## Dataset

-- Opening Marker --

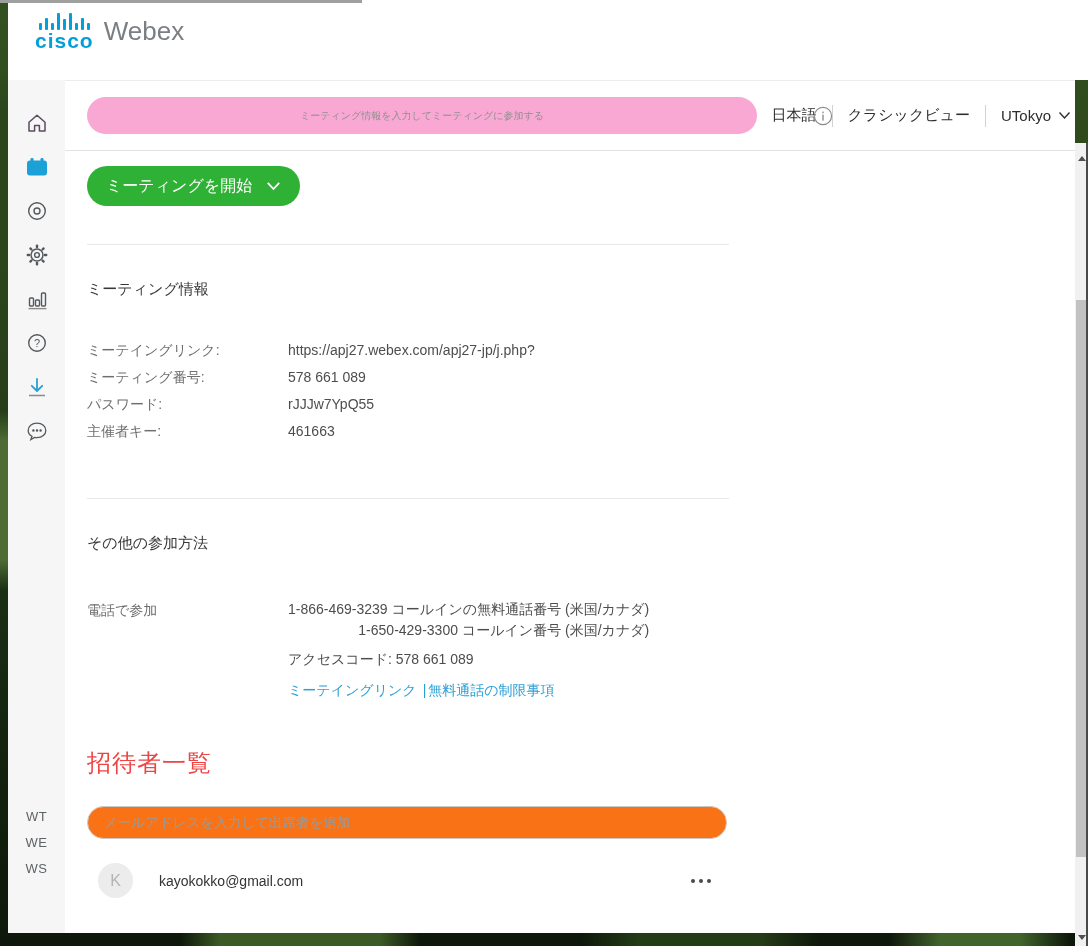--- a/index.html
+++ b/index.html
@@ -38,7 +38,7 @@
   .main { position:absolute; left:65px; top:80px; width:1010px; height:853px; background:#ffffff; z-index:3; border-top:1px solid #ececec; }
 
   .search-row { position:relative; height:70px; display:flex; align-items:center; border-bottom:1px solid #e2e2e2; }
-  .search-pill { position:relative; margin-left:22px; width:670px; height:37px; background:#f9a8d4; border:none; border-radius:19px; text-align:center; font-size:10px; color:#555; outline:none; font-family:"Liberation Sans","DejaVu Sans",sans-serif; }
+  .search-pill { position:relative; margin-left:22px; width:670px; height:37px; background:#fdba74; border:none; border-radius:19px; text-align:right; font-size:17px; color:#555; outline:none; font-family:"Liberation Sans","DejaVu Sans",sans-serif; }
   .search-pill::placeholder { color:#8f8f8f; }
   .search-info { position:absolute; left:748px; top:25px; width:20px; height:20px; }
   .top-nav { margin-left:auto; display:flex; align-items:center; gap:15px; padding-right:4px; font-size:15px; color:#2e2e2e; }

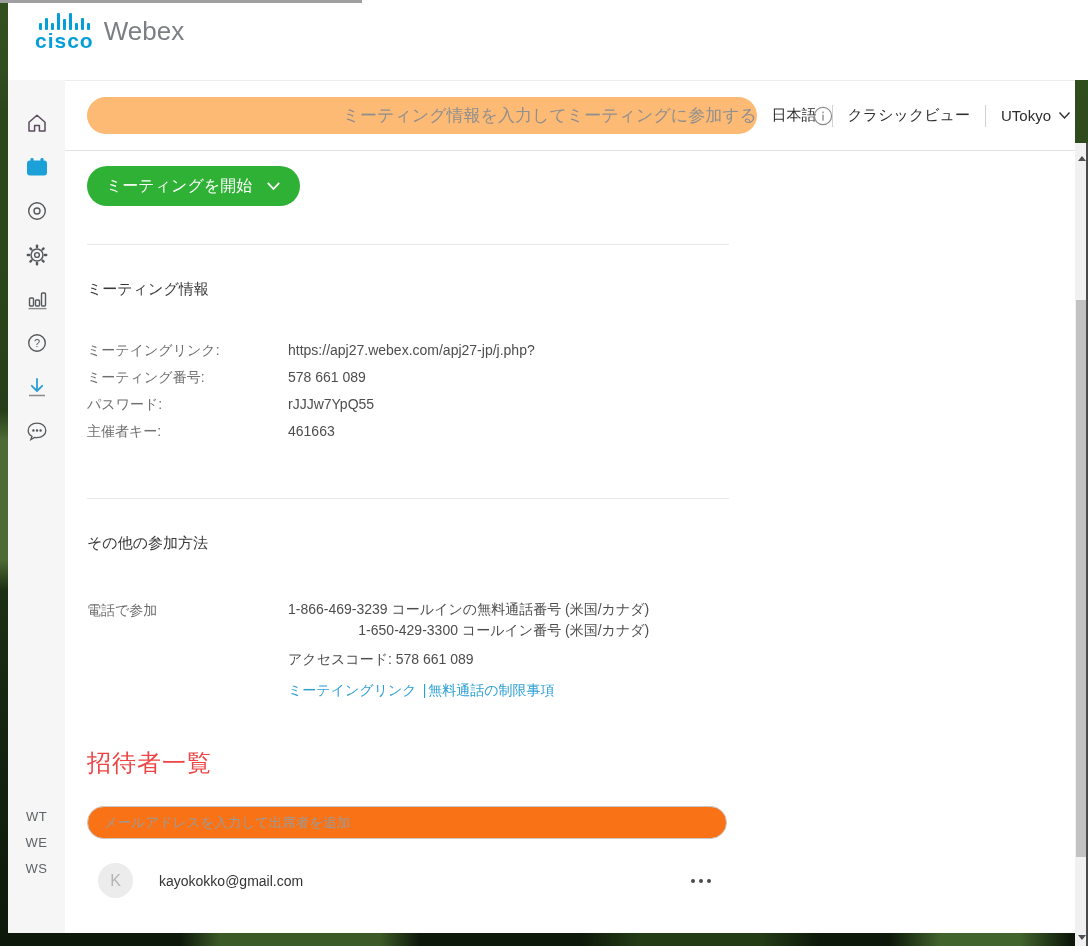--- a/index.html
+++ b/index.html
@@ -59,7 +59,7 @@
   .info-row { display:flex; font-size:14px; line-height:21px; margin-bottom:6px; }
   .info-label { width:201px; color:#6f6f6f; flex:0 0 201px; }
   .info-value { color:#4d4d4d; }
-  .info-value div { line-height:21px;text-align:right; }
+  .info-value div { line-height:21px; }
 
   .phone-block { margin-top:46px; display:flex; font-size:14px; line-height:22px; }
   .access-code { margin-left:201px; margin-top:10px; font-size:14px; color:#4d4d4d; }

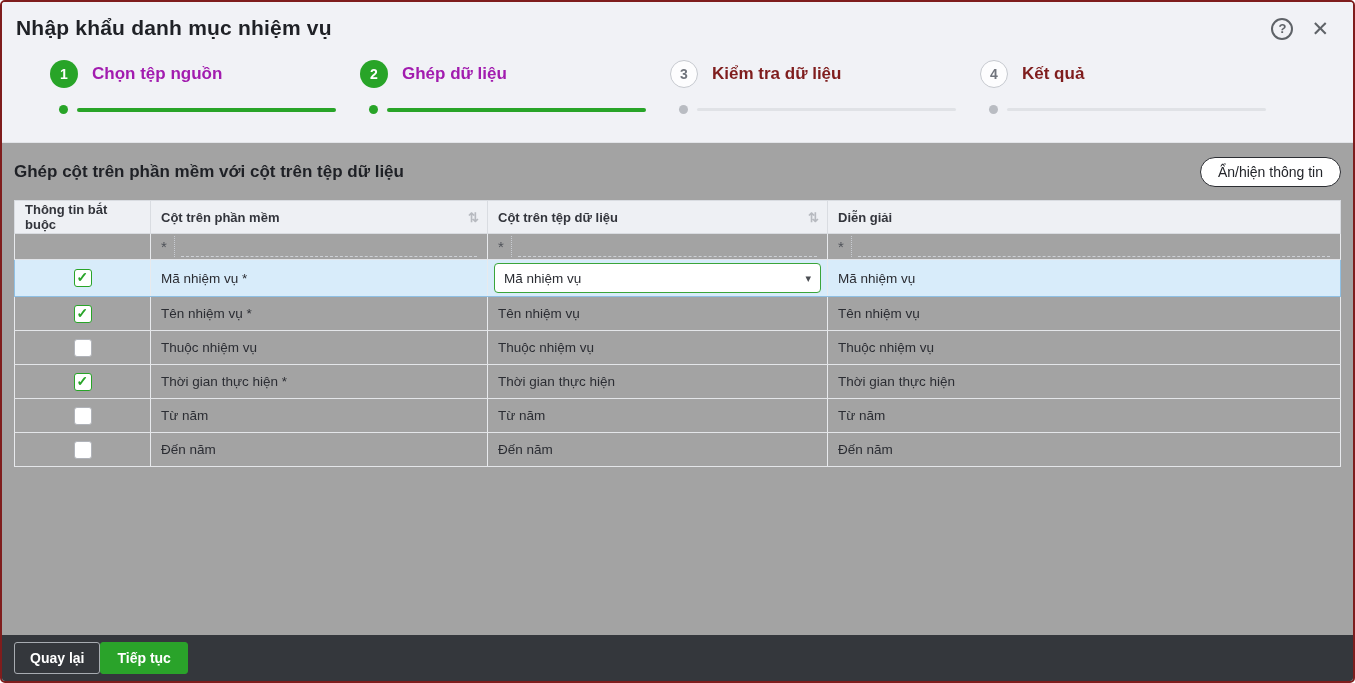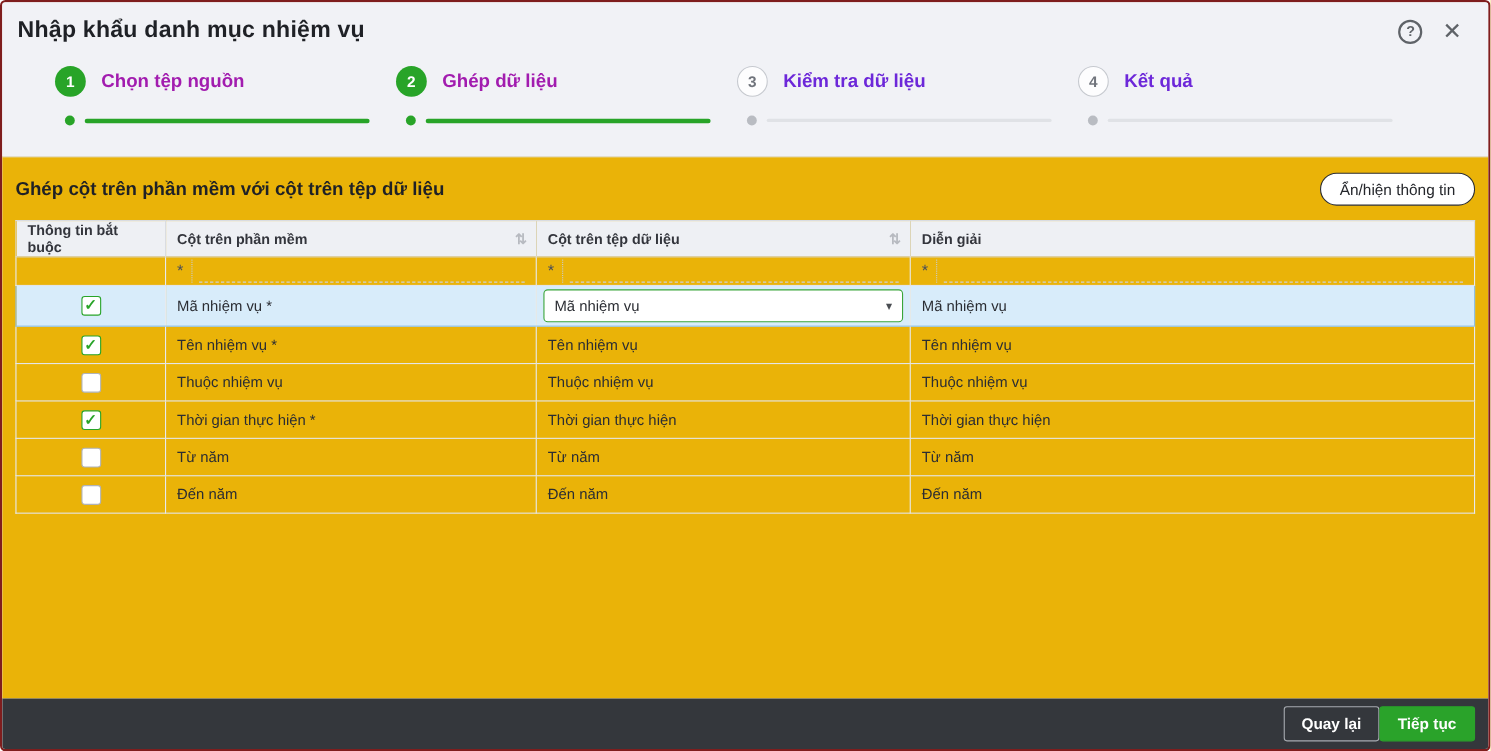--- a/index.html
+++ b/index.html
@@ -38,7 +38,7 @@
   .step-circle.inactive{ background:#fdfdfe; color:#70747c; border:1px solid #c6c9cf; font-weight:600; }
   .step-label{ font-size:17px; font-weight:700; }
   .step-label.active{ color:#a21caf; }
-  .step-label.inactive{ color:#6d28d9; font-weight:600; }
+  .step-label.inactive{ color:#7f1d1d; font-weight:600; }
   .step-track{ display:flex; align-items:center; margin-top:17px; }
   .dot{ width:9px; height:9px; border-radius:50%; margin-left:9px; flex:0 0 9px; }
   .dot.active{ background:#28a428; }

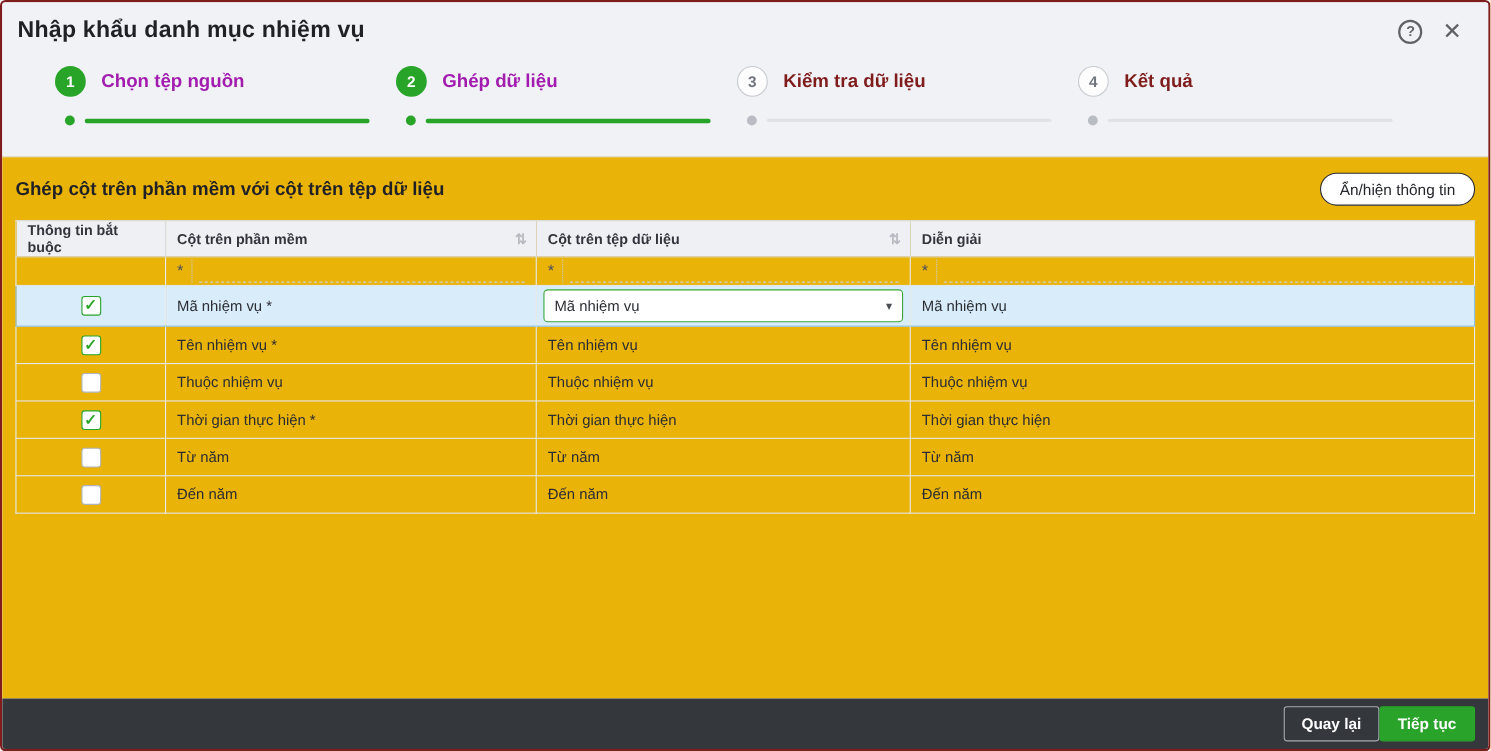--- a/index.html
+++ b/index.html
@@ -48,7 +48,7 @@
   .bar.inactive{ background:#e0e2e6; height:3px; }
 
   
-  .content{ background:#eab308; flex:1; border-top:1px solid #e2e4e8; padding:14px 12px; display:flex; flex-direction:column; overflow:hidden; }
+  .content{ background:#a3a3a3; flex:1; border-top:1px solid #e2e4e8; padding:14px 12px; display:flex; flex-direction:column; overflow:hidden; }
   .section-head{ display:flex; justify-content:space-between; align-items:center; margin-bottom:13px; }
   .section-title{ margin:0; font-size:17px; font-weight:700; color:#1f2126; }
   .pill-btn{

-- Closing Marker --

## Exercise directions
Output the material word for word, omitting its pictures.

## Expected answer
--- a/index.html
+++ b/index.html
@@ -38,7 +38,7 @@
   .main { position:absolute; left:65px; top:80px; width:1010px; height:853px; background:#ffffff; z-index:3; border-top:1px solid #ececec; }
 
   .search-row { position:relative; height:70px; display:flex; align-items:center; border-bottom:1px solid #e2e2e2; }
-  .search-pill { position:relative; margin-left:22px; width:670px; height:37px; background:#f9a8d4; border:none; border-radius:19px; text-align:center; font-size:10px; color:#555; outline:none; font-family:"Liberation Sans","DejaVu Sans",sans-serif; }
+  .search-pill { position:relative; margin-left:22px; width:670px; height:37px; background:#fdba74; border:none; border-radius:19px; text-align:right; font-size:17px; color:#555; outline:none; font-family:"Liberation Sans","DejaVu Sans",sans-serif; }
   .search-pill::placeholder { color:#8f8f8f; }
   .search-info { position:absolute; left:748px; top:25px; width:20px; height:20px; }
   .top-nav { margin-left:auto; display:flex; align-items:center; gap:15px; padding-right:4px; font-size:15px; color:#2e2e2e; }

--- a/index.html
+++ b/index.html
@@ -59,7 +59,7 @@
   .info-row { display:flex; font-size:14px; line-height:21px; margin-bottom:6px; }
   .info-label { width:201px; color:#6f6f6f; flex:0 0 201px; }
   .info-value { color:#4d4d4d; }
-  .info-value div { line-height:21px;text-align:right; }
+  .info-value div { line-height:21px; }
 
   .phone-block { margin-top:46px; display:flex; font-size:14px; line-height:22px; }
   .access-code { margin-left:201px; margin-top:10px; font-size:14px; color:#4d4d4d; }

--- a/index.html
+++ b/index.html
@@ -38,7 +38,7 @@
   .step-circle.inactive{ background:#fdfdfe; color:#70747c; border:1px solid #c6c9cf; font-weight:600; }
   .step-label{ font-size:17px; font-weight:700; }
   .step-label.active{ color:#a21caf; }
-  .step-label.inactive{ color:#6d28d9; font-weight:600; }
+  .step-label.inactive{ color:#7f1d1d; font-weight:600; }
   .step-track{ display:flex; align-items:center; margin-top:17px; }
   .dot{ width:9px; height:9px; border-radius:50%; margin-left:9px; flex:0 0 9px; }
   .dot.active{ background:#28a428; }

--- a/index.html
+++ b/index.html
@@ -48,7 +48,7 @@
   .bar.inactive{ background:#e0e2e6; height:3px; }
 
   
-  .content{ background:#eab308; flex:1; border-top:1px solid #e2e4e8; padding:14px 12px; display:flex; flex-direction:column; overflow:hidden; }
+  .content{ background:#a3a3a3; flex:1; border-top:1px solid #e2e4e8; padding:14px 12px; display:flex; flex-direction:column; overflow:hidden; }
   .section-head{ display:flex; justify-content:space-between; align-items:center; margin-bottom:13px; }
   .section-title{ margin:0; font-size:17px; font-weight:700; color:#1f2126; }
   .pill-btn{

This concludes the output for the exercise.